=== Begin Enclosure ===

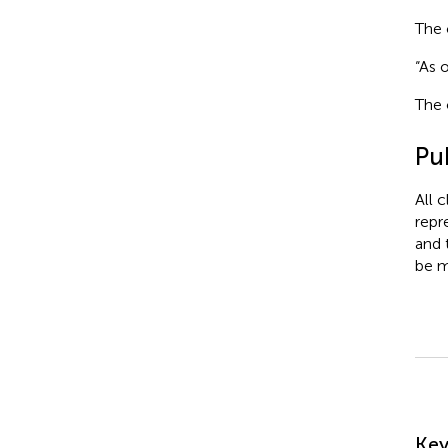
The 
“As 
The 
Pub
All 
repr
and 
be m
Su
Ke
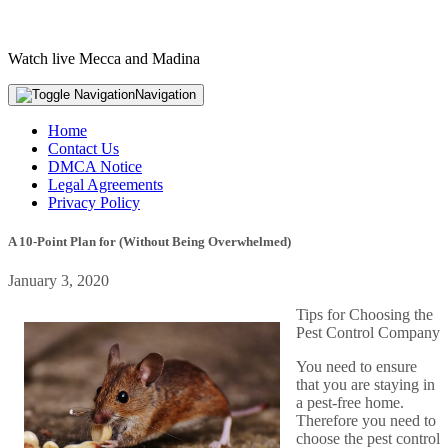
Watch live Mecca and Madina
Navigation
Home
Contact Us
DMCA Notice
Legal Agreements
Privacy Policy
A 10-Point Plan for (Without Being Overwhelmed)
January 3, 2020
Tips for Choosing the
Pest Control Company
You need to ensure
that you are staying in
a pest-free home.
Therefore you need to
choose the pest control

=== End Enclosure ===
=== Begin Enclosure ===

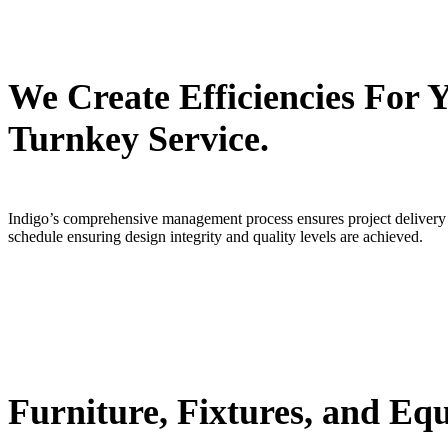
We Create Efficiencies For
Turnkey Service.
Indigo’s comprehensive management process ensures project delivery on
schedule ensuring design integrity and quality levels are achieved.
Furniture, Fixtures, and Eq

=== End Enclosure ===
=== Begin Enclosure ===

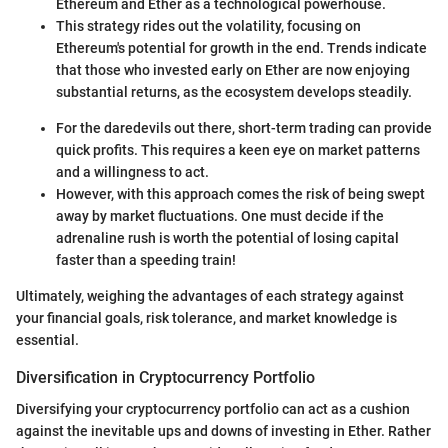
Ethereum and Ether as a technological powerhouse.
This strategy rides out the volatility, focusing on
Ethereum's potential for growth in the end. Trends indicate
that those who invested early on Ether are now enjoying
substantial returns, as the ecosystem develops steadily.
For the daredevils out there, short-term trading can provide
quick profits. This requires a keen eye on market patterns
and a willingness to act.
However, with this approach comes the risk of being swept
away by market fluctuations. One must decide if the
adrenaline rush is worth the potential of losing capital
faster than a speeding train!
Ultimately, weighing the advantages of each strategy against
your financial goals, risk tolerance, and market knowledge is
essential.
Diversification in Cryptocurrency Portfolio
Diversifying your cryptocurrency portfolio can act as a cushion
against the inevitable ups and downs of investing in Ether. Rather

=== End Enclosure ===

_TASK OBJECTIVE_
Retype exactly the lines above, from the one with "January 3, 2020" through the one with "choose the pest control", inclusive.

_WRITTEN ANSWER_
January 3, 2020
Tips for Choosing the
Pest Control Company
You need to ensure
that you are staying in
a pest-free home.
Therefore you need to
choose the pest control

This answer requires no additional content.